COMMENTARY: Nonviolent action is the tool for peace
June 29, 2005
On Tuesday, President Bush gave a prime-time speech to try to garner up support for the war in Iraq and to try to boost his dwindling approval ratings.
He mentioned that the terrorists are no match for the men and women of the U.S. military. This might be true, but are our actions a match for the phenomenon of terrorism?
From the late eighteenth century through the twentieth century, the technique of non-violent action was widely used in highly diverse conflicts: colonial rebellions, international political and economic conflicts, religious conflicts and anti-slavery resistance. Non-violent action has been used to gain national independence, to gain civil rights, to resist genocide, to undermine dictatorships, to end segregation and to resist foreign occupations. Why can’t non-violence be used now?
All governments rely on cooperation and obedience for their very existence. This is the nature of political power. A ruler’s power is not inherent; it comes from the society which they govern. Therefore, political power is a kind of social power, involving social interaction, wielded for political objectives. A ruler possesses power only to the degree that society grants, through cooperation and obedience.
Non-violent action is based on the view that governments depend on people and political power is fragile.
Advocates of non-violent action adhere to the view that political power can most efficiently and effectively be controlled at its sources.
Thus, in recognizing cooperation and obedience as roots of power, proponents of non-violent action regard disobedience and non-cooperation as methods that can disrupt or paralyze a ruler’s system of power, without killing or destroying.
It is often said that victory requires violence. When, in conflicts that threaten the basic beliefs and the nature of a society, people choose not to renounce violence for fear that doing so implies becoming powerless and helpless. Non-violence is seen merely as abject passive surrender. The means of violence are affirmed and approved. These means are designed to injure, kill, demolish and terrorize with maximum efficiency. Sadly, this efficiency continues to grow.
Violence should not be regarded as inescapable. The fact is that, although historians have generally neglected the phenomenon of non-violent struggle, non-violent action is indeed a realistic substitute for violent conflict.
Walter Wink, Professor of Biblical Interpretation at Auburn Theological Seminary in New York City, as quoted by Susan Ives in a 2001 talk, writes: “If we add all the countries touched by major nonviolent actions in our century (the Philippines, South Africa … the independence movement in India …) the figure reaches 3,337,400,000, a staggering 65 percent of humanity.

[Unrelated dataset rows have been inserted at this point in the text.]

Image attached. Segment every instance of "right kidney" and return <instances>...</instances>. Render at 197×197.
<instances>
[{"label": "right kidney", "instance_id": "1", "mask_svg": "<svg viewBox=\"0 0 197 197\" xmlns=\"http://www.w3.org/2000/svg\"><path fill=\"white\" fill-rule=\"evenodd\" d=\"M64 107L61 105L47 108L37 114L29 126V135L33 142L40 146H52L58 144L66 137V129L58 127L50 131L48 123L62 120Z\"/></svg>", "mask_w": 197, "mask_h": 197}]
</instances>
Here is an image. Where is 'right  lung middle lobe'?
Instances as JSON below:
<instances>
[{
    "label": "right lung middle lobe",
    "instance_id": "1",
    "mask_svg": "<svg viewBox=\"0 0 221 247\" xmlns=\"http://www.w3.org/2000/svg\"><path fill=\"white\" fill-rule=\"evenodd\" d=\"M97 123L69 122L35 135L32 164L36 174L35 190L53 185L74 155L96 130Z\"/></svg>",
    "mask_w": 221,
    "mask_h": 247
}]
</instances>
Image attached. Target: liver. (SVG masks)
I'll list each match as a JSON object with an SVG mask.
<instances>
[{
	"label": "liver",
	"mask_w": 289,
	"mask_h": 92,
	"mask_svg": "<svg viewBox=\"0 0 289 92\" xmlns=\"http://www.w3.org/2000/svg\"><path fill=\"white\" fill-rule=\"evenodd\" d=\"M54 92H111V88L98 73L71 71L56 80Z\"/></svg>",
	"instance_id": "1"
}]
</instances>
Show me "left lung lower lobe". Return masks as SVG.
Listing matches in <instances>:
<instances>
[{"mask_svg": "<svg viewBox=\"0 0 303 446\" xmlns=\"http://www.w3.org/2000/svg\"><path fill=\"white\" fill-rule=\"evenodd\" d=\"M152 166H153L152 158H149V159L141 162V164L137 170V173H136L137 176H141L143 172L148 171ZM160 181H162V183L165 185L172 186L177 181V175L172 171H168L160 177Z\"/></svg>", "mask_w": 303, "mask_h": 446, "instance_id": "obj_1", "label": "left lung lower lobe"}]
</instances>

All this in the teeth of the assertion, endlessly repeated, that nonviolence doesn’t work in the ‘real’ world.”
The misconception that nonviolence doesn’t work is flat-out wrong.
Political power is always dependent for its strength and existence upon a replenishment of its sources by the cooperation of a multitude of institutions and people, cooperation that may or may not continue.
Political power is therefore always potentially fragile and is always dependent on the society to which it is applied. Nonviolent action can be directly targeted to strike at the availability of each of these sources.
Political philosopher …tienne de la Bo‚tie (1530-63), whose views exerted great influence upon Theoreau, Tolstoy and Gandhi, argued that refusal of cooperation and obedience will produce a crisis for the ruler, once stated: “Just don’t support him, and you will see him like a great colossus whose base has been stolen, of his own weight sink to the ground and shatter.”
Non-violent action is not inaction. It is action that is non-violent. The study of non-violent struggle is critical, now more than ever. War perpetuates and escalates the cycle of violence. If we are to be a society that truly wishes for peace, we must use non-violence in our struggle.